## The task
Convert the listing, starting with the line that contains "Document page, 1654x931 pixels." and going on through the last line of the listing, into a Markdown table with the columns Row and Line, numbering each row and leaving out blank lines.

## start Task material

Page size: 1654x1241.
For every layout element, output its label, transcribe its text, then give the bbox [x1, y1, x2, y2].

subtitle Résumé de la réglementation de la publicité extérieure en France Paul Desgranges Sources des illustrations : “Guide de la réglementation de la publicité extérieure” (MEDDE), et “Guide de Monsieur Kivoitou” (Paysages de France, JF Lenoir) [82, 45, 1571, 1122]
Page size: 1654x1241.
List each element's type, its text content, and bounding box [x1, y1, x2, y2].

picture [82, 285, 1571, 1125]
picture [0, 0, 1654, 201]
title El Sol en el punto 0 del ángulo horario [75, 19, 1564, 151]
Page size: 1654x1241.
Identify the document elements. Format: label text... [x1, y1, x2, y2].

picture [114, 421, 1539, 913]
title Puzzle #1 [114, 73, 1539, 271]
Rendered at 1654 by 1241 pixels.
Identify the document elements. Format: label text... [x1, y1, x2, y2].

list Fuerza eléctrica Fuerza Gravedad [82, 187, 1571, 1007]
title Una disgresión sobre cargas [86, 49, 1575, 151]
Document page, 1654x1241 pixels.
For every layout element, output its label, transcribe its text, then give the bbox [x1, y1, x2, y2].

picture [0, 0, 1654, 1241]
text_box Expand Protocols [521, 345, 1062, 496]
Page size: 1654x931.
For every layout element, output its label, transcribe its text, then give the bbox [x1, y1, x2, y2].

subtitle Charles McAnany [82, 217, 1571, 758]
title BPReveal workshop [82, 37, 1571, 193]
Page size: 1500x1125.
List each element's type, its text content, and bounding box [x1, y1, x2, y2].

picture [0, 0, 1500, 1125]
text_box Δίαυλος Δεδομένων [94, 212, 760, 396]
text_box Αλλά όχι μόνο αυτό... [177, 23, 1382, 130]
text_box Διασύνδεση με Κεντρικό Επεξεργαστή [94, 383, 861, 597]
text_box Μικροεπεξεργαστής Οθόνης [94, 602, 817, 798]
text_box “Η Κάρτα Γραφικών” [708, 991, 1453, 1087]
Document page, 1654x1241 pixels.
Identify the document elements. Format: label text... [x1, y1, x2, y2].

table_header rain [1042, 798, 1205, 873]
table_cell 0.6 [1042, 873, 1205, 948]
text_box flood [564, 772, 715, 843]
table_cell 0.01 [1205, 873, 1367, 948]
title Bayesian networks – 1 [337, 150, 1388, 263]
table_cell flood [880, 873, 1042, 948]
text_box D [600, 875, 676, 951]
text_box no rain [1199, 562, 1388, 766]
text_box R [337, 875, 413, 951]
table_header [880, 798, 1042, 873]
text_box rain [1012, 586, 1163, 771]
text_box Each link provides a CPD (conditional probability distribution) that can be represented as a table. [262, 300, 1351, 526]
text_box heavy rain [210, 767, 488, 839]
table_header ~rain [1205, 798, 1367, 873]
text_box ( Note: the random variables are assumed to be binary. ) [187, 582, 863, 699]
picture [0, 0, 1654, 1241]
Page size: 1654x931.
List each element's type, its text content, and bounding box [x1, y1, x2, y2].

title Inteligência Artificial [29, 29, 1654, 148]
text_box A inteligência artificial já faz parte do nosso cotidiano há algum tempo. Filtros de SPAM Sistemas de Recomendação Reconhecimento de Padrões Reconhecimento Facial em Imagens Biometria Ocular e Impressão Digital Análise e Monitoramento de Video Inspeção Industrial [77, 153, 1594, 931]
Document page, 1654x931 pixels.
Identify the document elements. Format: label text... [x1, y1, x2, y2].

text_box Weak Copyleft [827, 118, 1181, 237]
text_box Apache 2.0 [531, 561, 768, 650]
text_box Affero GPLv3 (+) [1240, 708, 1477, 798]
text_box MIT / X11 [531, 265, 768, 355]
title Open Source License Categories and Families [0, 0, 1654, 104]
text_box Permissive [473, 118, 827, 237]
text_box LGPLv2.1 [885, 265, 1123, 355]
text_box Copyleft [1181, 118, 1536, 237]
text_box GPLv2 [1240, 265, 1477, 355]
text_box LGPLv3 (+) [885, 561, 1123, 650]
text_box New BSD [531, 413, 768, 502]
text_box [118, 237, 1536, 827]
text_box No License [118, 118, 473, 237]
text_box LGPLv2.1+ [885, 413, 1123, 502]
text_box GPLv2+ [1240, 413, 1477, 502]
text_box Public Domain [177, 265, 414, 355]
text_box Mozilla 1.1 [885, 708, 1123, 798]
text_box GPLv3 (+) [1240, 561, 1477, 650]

## end Task material

## The solution
| Row | Line |
|---|---|
| 1 | Document page, 1654x931 pixels. |
| 2 | Identify the document elements. Format: label text... [x1, y1, x2, y2]. |
| 3 | text_box Weak Copyleft [827, 118, 1181, 237] |
| 4 | text_box Apache 2.0 [531, 561, 768, 650] |
| 5 | text_box Affero GPLv3 (+) [1240, 708, 1477, 798] |
| 6 | text_box MIT / X11 [531, 265, 768, 355] |
| 7 | title Open Source License Categories and Families [0, 0, 1654, 104] |
| 8 | text_box Permissive [473, 118, 827, 237] |
| 9 | text_box LGPLv2.1 [885, 265, 1123, 355] |
| 10 | text_box Copyleft [1181, 118, 1536, 237] |
| 11 | text_box GPLv2 [1240, 265, 1477, 355] |
| 12 | text_box LGPLv3 (+) [885, 561, 1123, 650] |
| 13 | text_box New BSD [531, 413, 768, 502] |
| 14 | text_box [118, 237, 1536, 827] |
| 15 | text_box No License [118, 118, 473, 237] |
| 16 | text_box LGPLv2.1+ [885, 413, 1123, 502] |
| 17 | text_box GPLv2+ [1240, 413, 1477, 502] |
| 18 | text_box Public Domain [177, 265, 414, 355] |
| 19 | text_box Mozilla 1.1 [885, 708, 1123, 798] |
| 20 | text_box GPLv3 (+) [1240, 561, 1477, 650] |